Rindo, Freddie acertou-o com o jornal e observou a aliança brilhando contra a luz do sol, que penetrava
através da janela entreaberta. Ainda se enchia de orgulho ao olhar para a jóia em seu dedo anular.
__ Não estou falando disso, seu bobo, mas você esteve ótimo. Refiro-me à noite de ontem – falou,
fechando os olhos para relembrar-se de cada momento. – A multidão, o sucesso, as luzes e a música. Os
aplausos... Adorei os aplausos! Lembra-se de como toda a platéia se levantou para elogiar Eu estou partindo
antes?
Nick cruzou os braços sob a cabeça e continuou com o sorriso nos lábios. Freddie era tão meiga, tão
doce... Estava ali, usando uma de suas camisetas surradas, despenteada e com os olhos brilhando.
Ela parecia tão... sua!
__ Verdade? Não percebi.
__ Aposto que não. Foi por isso que quase esmagou todos os dedos da minha mão.
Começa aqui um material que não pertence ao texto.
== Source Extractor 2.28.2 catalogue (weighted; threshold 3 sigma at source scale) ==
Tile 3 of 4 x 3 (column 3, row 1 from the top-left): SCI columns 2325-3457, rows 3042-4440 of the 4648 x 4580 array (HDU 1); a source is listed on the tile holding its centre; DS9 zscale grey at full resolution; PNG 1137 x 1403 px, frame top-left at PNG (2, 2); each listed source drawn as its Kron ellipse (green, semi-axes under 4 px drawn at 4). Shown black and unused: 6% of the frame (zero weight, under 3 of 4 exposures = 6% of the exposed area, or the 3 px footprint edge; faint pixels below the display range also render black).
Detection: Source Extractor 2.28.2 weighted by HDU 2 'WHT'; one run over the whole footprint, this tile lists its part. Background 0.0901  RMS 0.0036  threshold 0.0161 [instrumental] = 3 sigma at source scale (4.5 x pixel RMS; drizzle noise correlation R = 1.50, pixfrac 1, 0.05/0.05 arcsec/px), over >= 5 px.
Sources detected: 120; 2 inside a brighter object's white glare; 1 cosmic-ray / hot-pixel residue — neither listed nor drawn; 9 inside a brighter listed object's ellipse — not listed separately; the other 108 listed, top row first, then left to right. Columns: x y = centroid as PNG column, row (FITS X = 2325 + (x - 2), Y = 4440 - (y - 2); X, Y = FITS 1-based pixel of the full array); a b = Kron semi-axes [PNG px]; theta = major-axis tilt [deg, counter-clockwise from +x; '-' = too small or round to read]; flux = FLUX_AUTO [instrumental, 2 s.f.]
__ Só tentava segurá-la para que você não saísse correndo e subisse no palco.
__ Senti vontade de estar ao lado de Madeleine e de Jason. Queria pular e dançar. Todos amaram o
espetáculo, Nick. Eles adoraram o nosso trabalho conjunto.
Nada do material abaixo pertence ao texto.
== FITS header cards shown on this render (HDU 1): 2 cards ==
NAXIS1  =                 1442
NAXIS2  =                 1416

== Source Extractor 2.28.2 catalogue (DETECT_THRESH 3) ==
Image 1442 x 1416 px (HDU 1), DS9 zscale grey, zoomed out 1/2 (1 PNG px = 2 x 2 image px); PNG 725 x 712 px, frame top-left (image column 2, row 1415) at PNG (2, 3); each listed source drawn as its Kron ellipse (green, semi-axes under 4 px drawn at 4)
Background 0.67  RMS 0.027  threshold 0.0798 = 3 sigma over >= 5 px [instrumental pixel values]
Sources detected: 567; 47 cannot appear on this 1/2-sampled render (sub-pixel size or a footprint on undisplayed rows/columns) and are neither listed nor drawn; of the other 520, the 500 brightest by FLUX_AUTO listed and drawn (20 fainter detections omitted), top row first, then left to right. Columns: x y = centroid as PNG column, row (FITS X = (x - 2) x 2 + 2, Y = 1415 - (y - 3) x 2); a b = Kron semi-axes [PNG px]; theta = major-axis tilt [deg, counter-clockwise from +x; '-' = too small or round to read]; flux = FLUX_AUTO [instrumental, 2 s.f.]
__ Eu também. Adorei estar sentado no meio da platéia, escutando o que tínhamos criado no meu velho
piano. E lembrando o que aconteceu entre nós enquanto compúnhamos a música.
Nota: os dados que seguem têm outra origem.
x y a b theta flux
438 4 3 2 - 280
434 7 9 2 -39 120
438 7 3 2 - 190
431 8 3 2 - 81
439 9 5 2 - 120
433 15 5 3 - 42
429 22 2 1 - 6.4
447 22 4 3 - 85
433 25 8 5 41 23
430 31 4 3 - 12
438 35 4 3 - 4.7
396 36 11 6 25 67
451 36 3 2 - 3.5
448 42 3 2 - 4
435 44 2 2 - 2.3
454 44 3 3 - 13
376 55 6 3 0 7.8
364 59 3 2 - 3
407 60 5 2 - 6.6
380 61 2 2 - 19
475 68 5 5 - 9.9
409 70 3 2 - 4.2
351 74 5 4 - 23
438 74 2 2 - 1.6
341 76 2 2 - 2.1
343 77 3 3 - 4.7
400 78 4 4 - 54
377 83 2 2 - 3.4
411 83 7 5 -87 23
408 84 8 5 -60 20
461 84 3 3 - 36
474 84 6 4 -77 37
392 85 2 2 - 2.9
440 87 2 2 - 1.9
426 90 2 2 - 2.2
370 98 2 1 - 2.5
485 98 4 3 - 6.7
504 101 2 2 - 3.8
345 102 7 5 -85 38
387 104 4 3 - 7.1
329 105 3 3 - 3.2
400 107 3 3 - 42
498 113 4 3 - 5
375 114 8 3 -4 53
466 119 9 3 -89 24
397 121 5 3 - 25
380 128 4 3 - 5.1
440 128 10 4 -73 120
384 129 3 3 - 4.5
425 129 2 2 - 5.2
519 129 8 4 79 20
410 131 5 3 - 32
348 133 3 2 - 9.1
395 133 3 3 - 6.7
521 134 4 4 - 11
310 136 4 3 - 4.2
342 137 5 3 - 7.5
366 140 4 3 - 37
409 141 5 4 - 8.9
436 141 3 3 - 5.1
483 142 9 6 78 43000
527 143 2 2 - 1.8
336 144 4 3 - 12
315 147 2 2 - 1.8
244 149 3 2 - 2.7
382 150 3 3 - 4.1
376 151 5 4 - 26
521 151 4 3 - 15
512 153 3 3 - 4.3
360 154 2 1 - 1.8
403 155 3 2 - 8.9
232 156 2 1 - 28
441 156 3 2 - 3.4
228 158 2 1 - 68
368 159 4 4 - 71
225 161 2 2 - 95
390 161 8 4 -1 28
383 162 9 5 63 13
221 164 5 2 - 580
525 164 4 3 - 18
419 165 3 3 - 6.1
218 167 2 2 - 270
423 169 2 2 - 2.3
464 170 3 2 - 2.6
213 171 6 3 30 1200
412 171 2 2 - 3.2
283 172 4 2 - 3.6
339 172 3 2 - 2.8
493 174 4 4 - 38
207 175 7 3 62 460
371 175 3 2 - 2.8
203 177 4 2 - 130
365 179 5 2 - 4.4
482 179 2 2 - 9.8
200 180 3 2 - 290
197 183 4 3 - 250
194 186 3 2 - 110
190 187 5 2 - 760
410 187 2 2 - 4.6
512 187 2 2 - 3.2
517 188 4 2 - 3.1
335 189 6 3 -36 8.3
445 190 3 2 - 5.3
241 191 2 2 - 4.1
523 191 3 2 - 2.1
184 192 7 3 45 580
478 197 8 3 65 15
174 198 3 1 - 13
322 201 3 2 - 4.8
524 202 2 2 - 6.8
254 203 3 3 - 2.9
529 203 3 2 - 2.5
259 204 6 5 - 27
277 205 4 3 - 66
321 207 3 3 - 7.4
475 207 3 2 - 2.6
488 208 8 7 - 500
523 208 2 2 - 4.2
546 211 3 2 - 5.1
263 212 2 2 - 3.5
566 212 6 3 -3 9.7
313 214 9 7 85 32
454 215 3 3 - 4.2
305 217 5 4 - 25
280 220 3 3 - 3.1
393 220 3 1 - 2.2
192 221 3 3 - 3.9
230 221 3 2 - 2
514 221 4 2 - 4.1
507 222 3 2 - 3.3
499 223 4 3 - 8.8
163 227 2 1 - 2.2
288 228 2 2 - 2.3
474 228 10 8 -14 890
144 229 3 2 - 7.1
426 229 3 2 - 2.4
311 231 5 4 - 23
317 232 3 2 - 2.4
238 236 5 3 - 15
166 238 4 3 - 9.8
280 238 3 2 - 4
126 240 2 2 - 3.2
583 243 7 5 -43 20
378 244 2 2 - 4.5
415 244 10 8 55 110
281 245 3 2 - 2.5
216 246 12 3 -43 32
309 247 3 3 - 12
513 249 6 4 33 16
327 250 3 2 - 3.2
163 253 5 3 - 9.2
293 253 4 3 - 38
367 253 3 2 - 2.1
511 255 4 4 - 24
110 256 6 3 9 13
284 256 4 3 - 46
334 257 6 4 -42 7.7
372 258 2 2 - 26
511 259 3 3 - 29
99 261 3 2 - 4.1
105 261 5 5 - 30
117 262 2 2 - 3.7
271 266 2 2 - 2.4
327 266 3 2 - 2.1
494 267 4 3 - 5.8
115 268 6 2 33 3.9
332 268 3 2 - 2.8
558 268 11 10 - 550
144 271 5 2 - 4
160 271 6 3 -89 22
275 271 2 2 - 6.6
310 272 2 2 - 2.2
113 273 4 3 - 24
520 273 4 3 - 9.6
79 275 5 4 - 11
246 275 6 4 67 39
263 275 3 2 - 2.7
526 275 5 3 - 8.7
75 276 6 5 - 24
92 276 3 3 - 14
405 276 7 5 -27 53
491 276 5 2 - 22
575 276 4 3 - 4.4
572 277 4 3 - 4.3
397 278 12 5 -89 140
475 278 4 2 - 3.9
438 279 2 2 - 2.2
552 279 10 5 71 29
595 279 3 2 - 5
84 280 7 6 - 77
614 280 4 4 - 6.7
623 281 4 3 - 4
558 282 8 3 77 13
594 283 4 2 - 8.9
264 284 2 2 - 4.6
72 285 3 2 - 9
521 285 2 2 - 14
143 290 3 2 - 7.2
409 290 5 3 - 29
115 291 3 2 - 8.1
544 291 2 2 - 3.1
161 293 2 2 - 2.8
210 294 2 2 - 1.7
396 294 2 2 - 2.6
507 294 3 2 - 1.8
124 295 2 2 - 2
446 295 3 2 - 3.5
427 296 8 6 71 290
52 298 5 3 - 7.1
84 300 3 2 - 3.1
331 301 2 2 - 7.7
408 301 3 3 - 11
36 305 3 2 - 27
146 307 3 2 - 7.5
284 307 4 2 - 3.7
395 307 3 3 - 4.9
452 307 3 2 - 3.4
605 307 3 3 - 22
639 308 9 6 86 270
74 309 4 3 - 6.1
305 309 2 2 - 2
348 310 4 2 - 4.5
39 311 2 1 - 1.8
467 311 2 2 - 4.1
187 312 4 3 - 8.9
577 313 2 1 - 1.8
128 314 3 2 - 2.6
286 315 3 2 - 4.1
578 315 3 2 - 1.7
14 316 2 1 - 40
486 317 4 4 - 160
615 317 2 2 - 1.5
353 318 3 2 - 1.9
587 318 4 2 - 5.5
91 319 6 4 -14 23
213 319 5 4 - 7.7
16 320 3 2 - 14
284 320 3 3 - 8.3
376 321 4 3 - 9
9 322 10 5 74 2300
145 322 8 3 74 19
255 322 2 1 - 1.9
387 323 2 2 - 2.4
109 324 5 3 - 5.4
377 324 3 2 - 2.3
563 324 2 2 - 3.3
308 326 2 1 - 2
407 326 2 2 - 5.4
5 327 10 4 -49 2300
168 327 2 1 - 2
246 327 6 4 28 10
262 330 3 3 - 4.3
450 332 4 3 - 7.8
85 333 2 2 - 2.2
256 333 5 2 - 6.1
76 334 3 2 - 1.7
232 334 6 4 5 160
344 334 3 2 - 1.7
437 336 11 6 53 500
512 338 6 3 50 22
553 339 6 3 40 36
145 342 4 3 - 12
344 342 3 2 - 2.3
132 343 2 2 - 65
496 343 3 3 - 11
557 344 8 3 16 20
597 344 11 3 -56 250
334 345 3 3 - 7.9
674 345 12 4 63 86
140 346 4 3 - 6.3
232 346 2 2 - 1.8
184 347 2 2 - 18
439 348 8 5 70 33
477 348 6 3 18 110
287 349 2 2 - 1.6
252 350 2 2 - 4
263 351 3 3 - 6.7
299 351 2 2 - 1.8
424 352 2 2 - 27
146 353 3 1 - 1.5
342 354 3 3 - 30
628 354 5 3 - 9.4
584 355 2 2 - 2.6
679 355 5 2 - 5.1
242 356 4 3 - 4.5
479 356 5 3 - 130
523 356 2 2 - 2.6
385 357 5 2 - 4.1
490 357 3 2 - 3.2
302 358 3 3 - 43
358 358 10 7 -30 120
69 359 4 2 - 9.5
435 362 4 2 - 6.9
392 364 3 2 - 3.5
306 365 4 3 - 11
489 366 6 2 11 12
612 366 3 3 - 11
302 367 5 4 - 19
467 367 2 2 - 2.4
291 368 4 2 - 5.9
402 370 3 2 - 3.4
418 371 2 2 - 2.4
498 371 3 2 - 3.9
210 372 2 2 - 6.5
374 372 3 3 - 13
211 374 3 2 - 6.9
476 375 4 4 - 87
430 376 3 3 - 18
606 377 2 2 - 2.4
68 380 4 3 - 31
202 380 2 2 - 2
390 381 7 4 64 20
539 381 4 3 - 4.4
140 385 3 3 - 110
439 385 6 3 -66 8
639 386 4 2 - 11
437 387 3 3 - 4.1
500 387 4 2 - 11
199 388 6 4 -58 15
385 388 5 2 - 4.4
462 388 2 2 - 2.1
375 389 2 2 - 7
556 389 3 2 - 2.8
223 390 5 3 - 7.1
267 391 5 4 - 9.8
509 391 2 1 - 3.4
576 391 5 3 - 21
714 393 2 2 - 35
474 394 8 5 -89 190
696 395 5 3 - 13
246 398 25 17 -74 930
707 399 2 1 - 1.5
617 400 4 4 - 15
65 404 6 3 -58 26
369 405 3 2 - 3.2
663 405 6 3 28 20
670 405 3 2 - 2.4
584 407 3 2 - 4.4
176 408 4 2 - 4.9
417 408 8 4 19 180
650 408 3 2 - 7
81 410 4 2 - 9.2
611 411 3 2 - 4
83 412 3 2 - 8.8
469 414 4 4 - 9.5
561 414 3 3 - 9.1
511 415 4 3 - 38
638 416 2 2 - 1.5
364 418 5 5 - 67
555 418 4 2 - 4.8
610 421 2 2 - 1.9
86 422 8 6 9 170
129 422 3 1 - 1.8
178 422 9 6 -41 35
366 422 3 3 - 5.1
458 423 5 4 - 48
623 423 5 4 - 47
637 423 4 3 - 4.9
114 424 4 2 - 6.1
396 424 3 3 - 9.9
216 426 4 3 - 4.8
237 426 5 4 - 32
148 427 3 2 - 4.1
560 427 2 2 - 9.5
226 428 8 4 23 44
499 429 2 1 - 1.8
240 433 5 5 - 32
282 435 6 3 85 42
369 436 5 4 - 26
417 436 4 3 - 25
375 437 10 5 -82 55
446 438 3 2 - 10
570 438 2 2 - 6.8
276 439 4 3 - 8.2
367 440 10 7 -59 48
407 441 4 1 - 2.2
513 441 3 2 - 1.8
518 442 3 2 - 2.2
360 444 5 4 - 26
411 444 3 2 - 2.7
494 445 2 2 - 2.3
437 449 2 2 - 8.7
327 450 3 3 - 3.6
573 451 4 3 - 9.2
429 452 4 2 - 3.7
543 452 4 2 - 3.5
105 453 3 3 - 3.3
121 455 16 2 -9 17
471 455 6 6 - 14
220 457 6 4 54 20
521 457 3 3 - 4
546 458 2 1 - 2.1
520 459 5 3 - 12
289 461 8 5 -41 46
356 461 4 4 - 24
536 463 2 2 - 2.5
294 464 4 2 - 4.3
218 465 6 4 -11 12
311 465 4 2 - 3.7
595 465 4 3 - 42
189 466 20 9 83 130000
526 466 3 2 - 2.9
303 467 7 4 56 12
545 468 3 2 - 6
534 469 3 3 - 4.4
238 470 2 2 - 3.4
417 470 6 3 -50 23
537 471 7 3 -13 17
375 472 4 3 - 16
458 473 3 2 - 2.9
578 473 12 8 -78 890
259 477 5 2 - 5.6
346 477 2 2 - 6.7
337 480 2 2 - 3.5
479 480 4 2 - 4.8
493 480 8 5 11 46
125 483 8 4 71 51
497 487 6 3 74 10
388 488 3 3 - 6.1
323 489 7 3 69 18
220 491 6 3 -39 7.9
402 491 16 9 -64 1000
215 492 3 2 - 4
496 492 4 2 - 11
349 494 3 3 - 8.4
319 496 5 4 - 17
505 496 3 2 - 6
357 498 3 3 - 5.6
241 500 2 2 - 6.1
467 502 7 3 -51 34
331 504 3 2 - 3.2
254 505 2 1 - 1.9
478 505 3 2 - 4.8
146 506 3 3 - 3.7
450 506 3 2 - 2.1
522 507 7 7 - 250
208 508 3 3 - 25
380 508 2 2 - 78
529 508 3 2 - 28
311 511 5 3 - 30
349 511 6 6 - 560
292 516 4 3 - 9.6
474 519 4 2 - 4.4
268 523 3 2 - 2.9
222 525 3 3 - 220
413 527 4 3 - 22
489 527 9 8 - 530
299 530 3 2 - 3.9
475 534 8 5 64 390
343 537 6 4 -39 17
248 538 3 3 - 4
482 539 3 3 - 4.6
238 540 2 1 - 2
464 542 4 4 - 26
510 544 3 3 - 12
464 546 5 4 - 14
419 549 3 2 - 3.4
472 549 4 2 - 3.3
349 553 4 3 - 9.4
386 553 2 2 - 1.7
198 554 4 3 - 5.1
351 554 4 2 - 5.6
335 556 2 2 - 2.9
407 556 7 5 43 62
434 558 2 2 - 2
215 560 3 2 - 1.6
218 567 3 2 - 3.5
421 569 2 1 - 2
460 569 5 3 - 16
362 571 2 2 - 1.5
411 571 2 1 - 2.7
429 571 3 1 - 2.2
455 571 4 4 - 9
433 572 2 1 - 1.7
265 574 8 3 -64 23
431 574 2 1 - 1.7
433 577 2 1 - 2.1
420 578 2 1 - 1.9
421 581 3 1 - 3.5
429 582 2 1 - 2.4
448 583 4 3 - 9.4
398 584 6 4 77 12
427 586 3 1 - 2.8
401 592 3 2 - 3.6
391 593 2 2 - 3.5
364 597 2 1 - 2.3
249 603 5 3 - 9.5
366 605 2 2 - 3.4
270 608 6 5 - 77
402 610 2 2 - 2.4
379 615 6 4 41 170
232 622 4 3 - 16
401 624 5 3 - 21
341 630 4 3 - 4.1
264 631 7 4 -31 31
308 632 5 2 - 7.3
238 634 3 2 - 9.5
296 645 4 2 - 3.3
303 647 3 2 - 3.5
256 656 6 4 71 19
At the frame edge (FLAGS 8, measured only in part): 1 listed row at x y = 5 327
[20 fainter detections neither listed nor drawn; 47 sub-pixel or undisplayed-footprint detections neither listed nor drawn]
Freddie passou a mão no peito do marido.
__ Foi a época mais excitante de toda a minha vida. E a noite passada apenas a tornou mais especial.
Todos estavam tão maravilhados! Toda a família. Foi quase como o dia do nosso casamento, com as pessoas
bem vestidas e exultantes. E você, tremendo de nervoso.
__ Você estava deslumbrante, Sra. LeBeck. —Nick observou-a sorrir. – Eu te amo.
__ Nick... – Freddie abraçou-o, com ternura. – E tudo tão perfeito! Eu sabia que seria, se tivesse paciência.
E de agora em diante, tudo tende a melhorar. Nós somos uma equipe, afinal.
__ Somos um sucesso. LeBeck e Kimball. Os mais novos queridinhos da Broadway.
Ela riu e beijou-lhe o pescoço.
__ Agora é a sua vez de ler – disse Freddie.
__ Agora? – perguntou Nick, enfiando a mão por baixo da camiseta.
__ Depois... – murmurou Freddie, rolando sobre as revistas e jornais com Nick.